Introduction
While IMU integration addresses the temporal gaps in GNSS - bridging outages and providing high-rate updates - camera and LiDAR sensors address a different dimension of the problem: they can provide positioning information in environments where GNSS simply does not work at all. Vision and LiDAR represent the environmental sensing layer of a complete autonomous navigation system.
Visual Odometry
Visual odometry (VO) is the process of estimating a camera''s ego-motion - how it has moved - by tracking features across successive image frames. A camera captures a scene, and the algorithm identifies distinctive points (corners, edges, blobs) and tracks their movement between frames. By analysing how these features shift in the image, the algorithm can compute the camera''s translation and rotation between frames.

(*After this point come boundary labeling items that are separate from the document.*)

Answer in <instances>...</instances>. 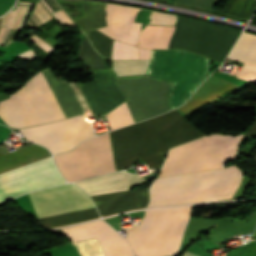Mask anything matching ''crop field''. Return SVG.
Wrapping results in <instances>:
<instances>
[{
    "instance_id": "8a807250",
    "label": "crop field",
    "mask_w": 256,
    "mask_h": 256,
    "mask_svg": "<svg viewBox=\"0 0 256 256\" xmlns=\"http://www.w3.org/2000/svg\"><path fill=\"white\" fill-rule=\"evenodd\" d=\"M110 135L117 170L130 167L136 159L159 167L169 148L203 136L175 109ZM242 136H207L172 148L158 177L222 168V159L234 158ZM252 137H256V120L242 139ZM54 159L68 182L115 171L108 133Z\"/></svg>"
},
{
    "instance_id": "ac0d7876",
    "label": "crop field",
    "mask_w": 256,
    "mask_h": 256,
    "mask_svg": "<svg viewBox=\"0 0 256 256\" xmlns=\"http://www.w3.org/2000/svg\"><path fill=\"white\" fill-rule=\"evenodd\" d=\"M43 72L67 117L82 114L67 81L57 79L49 67L43 69ZM43 72L41 70L29 80L51 121L66 118ZM29 80L15 93L9 95L8 99L0 101V118L9 127L21 128L50 122Z\"/></svg>"
},
{
    "instance_id": "34b2d1b8",
    "label": "crop field",
    "mask_w": 256,
    "mask_h": 256,
    "mask_svg": "<svg viewBox=\"0 0 256 256\" xmlns=\"http://www.w3.org/2000/svg\"><path fill=\"white\" fill-rule=\"evenodd\" d=\"M174 27L146 25L140 30L142 48H176L192 51L222 63L240 31L178 16ZM237 40V39H236Z\"/></svg>"
},
{
    "instance_id": "412701ff",
    "label": "crop field",
    "mask_w": 256,
    "mask_h": 256,
    "mask_svg": "<svg viewBox=\"0 0 256 256\" xmlns=\"http://www.w3.org/2000/svg\"><path fill=\"white\" fill-rule=\"evenodd\" d=\"M241 176L242 171L232 165L219 170L155 178L149 187L148 207L231 198Z\"/></svg>"
},
{
    "instance_id": "f4fd0767",
    "label": "crop field",
    "mask_w": 256,
    "mask_h": 256,
    "mask_svg": "<svg viewBox=\"0 0 256 256\" xmlns=\"http://www.w3.org/2000/svg\"><path fill=\"white\" fill-rule=\"evenodd\" d=\"M48 151L34 144L3 155L0 173L49 157ZM65 183L51 157L0 174V203L34 189Z\"/></svg>"
},
{
    "instance_id": "dd49c442",
    "label": "crop field",
    "mask_w": 256,
    "mask_h": 256,
    "mask_svg": "<svg viewBox=\"0 0 256 256\" xmlns=\"http://www.w3.org/2000/svg\"><path fill=\"white\" fill-rule=\"evenodd\" d=\"M190 215V206L146 210L126 238L136 256L176 255Z\"/></svg>"
},
{
    "instance_id": "e52e79f7",
    "label": "crop field",
    "mask_w": 256,
    "mask_h": 256,
    "mask_svg": "<svg viewBox=\"0 0 256 256\" xmlns=\"http://www.w3.org/2000/svg\"><path fill=\"white\" fill-rule=\"evenodd\" d=\"M170 85L169 81L148 75L117 78L134 123L169 110ZM126 102L107 115L111 130L133 123Z\"/></svg>"
},
{
    "instance_id": "d8731c3e",
    "label": "crop field",
    "mask_w": 256,
    "mask_h": 256,
    "mask_svg": "<svg viewBox=\"0 0 256 256\" xmlns=\"http://www.w3.org/2000/svg\"><path fill=\"white\" fill-rule=\"evenodd\" d=\"M145 74L173 82L168 96L170 110L183 104L209 74L210 60L184 50L151 49Z\"/></svg>"
},
{
    "instance_id": "5a996713",
    "label": "crop field",
    "mask_w": 256,
    "mask_h": 256,
    "mask_svg": "<svg viewBox=\"0 0 256 256\" xmlns=\"http://www.w3.org/2000/svg\"><path fill=\"white\" fill-rule=\"evenodd\" d=\"M26 140L45 146L52 154L63 152L81 140L93 137V131L82 116L19 129Z\"/></svg>"
},
{
    "instance_id": "3316defc",
    "label": "crop field",
    "mask_w": 256,
    "mask_h": 256,
    "mask_svg": "<svg viewBox=\"0 0 256 256\" xmlns=\"http://www.w3.org/2000/svg\"><path fill=\"white\" fill-rule=\"evenodd\" d=\"M37 218L95 207L88 196L72 184L28 194Z\"/></svg>"
},
{
    "instance_id": "28ad6ade",
    "label": "crop field",
    "mask_w": 256,
    "mask_h": 256,
    "mask_svg": "<svg viewBox=\"0 0 256 256\" xmlns=\"http://www.w3.org/2000/svg\"><path fill=\"white\" fill-rule=\"evenodd\" d=\"M61 230L72 242L96 238L105 256H133L128 243L102 220Z\"/></svg>"
},
{
    "instance_id": "d1516ede",
    "label": "crop field",
    "mask_w": 256,
    "mask_h": 256,
    "mask_svg": "<svg viewBox=\"0 0 256 256\" xmlns=\"http://www.w3.org/2000/svg\"><path fill=\"white\" fill-rule=\"evenodd\" d=\"M95 80L79 84L95 116L107 114L123 96L115 85L112 68L92 72Z\"/></svg>"
},
{
    "instance_id": "22f410ed",
    "label": "crop field",
    "mask_w": 256,
    "mask_h": 256,
    "mask_svg": "<svg viewBox=\"0 0 256 256\" xmlns=\"http://www.w3.org/2000/svg\"><path fill=\"white\" fill-rule=\"evenodd\" d=\"M105 10L108 26L98 30L114 39L136 45L141 24L133 23V20L139 9L107 4Z\"/></svg>"
},
{
    "instance_id": "cbeb9de0",
    "label": "crop field",
    "mask_w": 256,
    "mask_h": 256,
    "mask_svg": "<svg viewBox=\"0 0 256 256\" xmlns=\"http://www.w3.org/2000/svg\"><path fill=\"white\" fill-rule=\"evenodd\" d=\"M101 215L123 212L145 207L147 203L146 189L120 191L91 197Z\"/></svg>"
},
{
    "instance_id": "5142ce71",
    "label": "crop field",
    "mask_w": 256,
    "mask_h": 256,
    "mask_svg": "<svg viewBox=\"0 0 256 256\" xmlns=\"http://www.w3.org/2000/svg\"><path fill=\"white\" fill-rule=\"evenodd\" d=\"M144 179L124 171L76 182L89 196L126 190L127 187L142 182Z\"/></svg>"
},
{
    "instance_id": "d9b57169",
    "label": "crop field",
    "mask_w": 256,
    "mask_h": 256,
    "mask_svg": "<svg viewBox=\"0 0 256 256\" xmlns=\"http://www.w3.org/2000/svg\"><path fill=\"white\" fill-rule=\"evenodd\" d=\"M229 59L245 62L238 78L256 81V36L243 32Z\"/></svg>"
},
{
    "instance_id": "733c2abd",
    "label": "crop field",
    "mask_w": 256,
    "mask_h": 256,
    "mask_svg": "<svg viewBox=\"0 0 256 256\" xmlns=\"http://www.w3.org/2000/svg\"><path fill=\"white\" fill-rule=\"evenodd\" d=\"M97 212L96 209H87L77 212H71L61 215H55L43 219H39V223L44 228H53V227H59L64 226L76 222H81L93 218H97Z\"/></svg>"
},
{
    "instance_id": "4a817a6b",
    "label": "crop field",
    "mask_w": 256,
    "mask_h": 256,
    "mask_svg": "<svg viewBox=\"0 0 256 256\" xmlns=\"http://www.w3.org/2000/svg\"><path fill=\"white\" fill-rule=\"evenodd\" d=\"M150 60H112L116 76L144 74Z\"/></svg>"
},
{
    "instance_id": "bc2a9ffb",
    "label": "crop field",
    "mask_w": 256,
    "mask_h": 256,
    "mask_svg": "<svg viewBox=\"0 0 256 256\" xmlns=\"http://www.w3.org/2000/svg\"><path fill=\"white\" fill-rule=\"evenodd\" d=\"M241 86H238L236 84L230 83L208 95L202 96L196 100H194L193 102L183 106L182 108L178 109L180 110L182 113H184L185 115L200 108L201 106L239 88Z\"/></svg>"
},
{
    "instance_id": "214f88e0",
    "label": "crop field",
    "mask_w": 256,
    "mask_h": 256,
    "mask_svg": "<svg viewBox=\"0 0 256 256\" xmlns=\"http://www.w3.org/2000/svg\"><path fill=\"white\" fill-rule=\"evenodd\" d=\"M85 34L99 54H101L106 58L111 59V47H112V41L114 39L96 30L93 32L85 33Z\"/></svg>"
},
{
    "instance_id": "92a150f3",
    "label": "crop field",
    "mask_w": 256,
    "mask_h": 256,
    "mask_svg": "<svg viewBox=\"0 0 256 256\" xmlns=\"http://www.w3.org/2000/svg\"><path fill=\"white\" fill-rule=\"evenodd\" d=\"M149 18L151 19L150 23L167 25H173L176 20V17L173 15H167L156 12H152Z\"/></svg>"
},
{
    "instance_id": "dafd665d",
    "label": "crop field",
    "mask_w": 256,
    "mask_h": 256,
    "mask_svg": "<svg viewBox=\"0 0 256 256\" xmlns=\"http://www.w3.org/2000/svg\"><path fill=\"white\" fill-rule=\"evenodd\" d=\"M29 39L34 41L36 44H38L40 47H42L44 50H46L50 54L54 49L50 45H48L46 42H44L42 39L37 37L35 34L33 36H31Z\"/></svg>"
},
{
    "instance_id": "00972430",
    "label": "crop field",
    "mask_w": 256,
    "mask_h": 256,
    "mask_svg": "<svg viewBox=\"0 0 256 256\" xmlns=\"http://www.w3.org/2000/svg\"><path fill=\"white\" fill-rule=\"evenodd\" d=\"M19 57H22L24 59H27L29 61H31L33 58H35L37 55L34 54L31 49L27 50L26 52L22 53V54H19L17 55Z\"/></svg>"
},
{
    "instance_id": "a9b5d70f",
    "label": "crop field",
    "mask_w": 256,
    "mask_h": 256,
    "mask_svg": "<svg viewBox=\"0 0 256 256\" xmlns=\"http://www.w3.org/2000/svg\"><path fill=\"white\" fill-rule=\"evenodd\" d=\"M139 59H149L150 49H140L138 48Z\"/></svg>"
},
{
    "instance_id": "4177f3b9",
    "label": "crop field",
    "mask_w": 256,
    "mask_h": 256,
    "mask_svg": "<svg viewBox=\"0 0 256 256\" xmlns=\"http://www.w3.org/2000/svg\"><path fill=\"white\" fill-rule=\"evenodd\" d=\"M183 256H197V255L186 252Z\"/></svg>"
},
{
    "instance_id": "730fd06b",
    "label": "crop field",
    "mask_w": 256,
    "mask_h": 256,
    "mask_svg": "<svg viewBox=\"0 0 256 256\" xmlns=\"http://www.w3.org/2000/svg\"><path fill=\"white\" fill-rule=\"evenodd\" d=\"M219 1V0H218ZM217 4V3H216ZM215 7V6H214ZM213 10V9H212Z\"/></svg>"
},
{
    "instance_id": "eef30255",
    "label": "crop field",
    "mask_w": 256,
    "mask_h": 256,
    "mask_svg": "<svg viewBox=\"0 0 256 256\" xmlns=\"http://www.w3.org/2000/svg\"><path fill=\"white\" fill-rule=\"evenodd\" d=\"M0 20H1V18H0Z\"/></svg>"
}]
</instances>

Stereo visual odometry uses two cameras separated by a known baseline, enabling absolute scale estimation - monocular VO suffers from scale ambiguity and cannot determine absolute distances. Visual-Inertial Odometry (VIO) fuses the camera with an IMU, using the IMU to provide scale and handle fast rotational motion that would blur image features.
Visual odometry works well in textured environments with consistent lighting. It degrades or fails in: featureless environments (smooth white walls, open snow fields), rapid illumination changes, motion blur from high-speed movement, and complete darkness. Despite these limitations, VO provides continuous relative positioning in many indoor and urban environments where GNSS is absent.
LiDAR and SLAM
LiDAR (Light Detection and Ranging) emits laser pulses and measures their return times to build dense, accurate 3D point clouds of the surrounding environment. A spinning LiDAR sensor such as those used in autonomous vehicles can produce hundreds of thousands of 3D measurements per second, building a detailed map of nearby obstacles, road surfaces, lane markings, and infrastructure features.
Simultaneous Localisation and Mapping (SLAM) uses this point cloud data to simultaneously build a map of the environment and localise the vehicle within it. By matching the current scan against a previously built map (scan matching, using algorithms such as Normal Distributions Transform or Iterative Closest Point), the system can determine precise relative position - independent of GNSS.
LiDAR SLAM is highly accurate (centimetre-level in good conditions), works in darkness, and is robust to illumination changes. Its limitations are significant cost (automotive-grade LiDAR units have historically cost tens of thousands of dollars, though prices are falling), substantial weight and size for rotating units, and degraded performance in heavy rain, snow, or fog where laser pulses scatter.
How Vision and LiDAR Complement GNSS
The complementary relationship between GNSS and vision/LiDAR sensors is defined by their respective failure modes, which overlap minimally:
| Environment | GNSS | Visual Odometry | LiDAR SLAM |
|---|---|---|---|
| Open sky, rural | Excellent | Good | Good |
| Urban canyon | Degraded (multipath) | Good | Excellent |
| Tunnel / underground | None | Good (if lit) | Excellent |
| Indoor car park | None | Good (if textured) | Excellent |
| Night, no lighting | Excellent | Poor/None | Excellent |
| Heavy rain/fog | Excellent | Degraded | Degraded |
| Featureless snow field | Excellent | Poor | Poor |
Autonomous Vehicle Approaches
Leading autonomous vehicle developers have adopted different sensor fusion philosophies. Waymo''s approach uses a combination of LiDAR, radar, cameras, and GNSS/IMU, relying on high-definition (HD) pre-built maps to provide prior knowledge of the environment. The vehicle localises itself within this HD map using LiDAR scan matching, with GNSS providing the global anchor and cameras providing lane-level semantic information. This approach delivers very high accuracy but requires extensive prior mapping of all operational areas.
A camera-centric approach, as pursued by some manufacturers, relies on neural network-based perception from camera arrays to reconstruct 3D geometry in real time. This approach is more scalable - cameras are cheap and ubiquitous - but demands enormous computational resources and robust machine learning models. GNSS remains an important input for global localisation even in this approach.
HD Map Integration
High-definition maps store geometric information about roads - lane boundaries, kerb edges, traffic signs, road markings - with centimetre-level accuracy. When a GNSS/IMU/LiDAR system localises the vehicle within an HD map, it gains access to rich prior knowledge about its environment without needing to perceive and interpret every feature in real time. HD maps effectively extend the performance of the sensor suite, but they require continuous maintenance as road networks change.
Practical Trade-offs
Building a robust multi-sensor fusion system involves significant engineering trade-offs. Adding sensors increases cost, weight, power consumption, and software complexity. Each additional sensor requires careful calibration - both internal (intrinsic calibration) and relative to other sensors (extrinsic calibration). Time synchronisation between sensors operating at different rates is a non-trivial challenge. Despite these challenges, for applications where continuous positioning is safety-critical, multi-sensor fusion is not optional - it is the only viable architecture.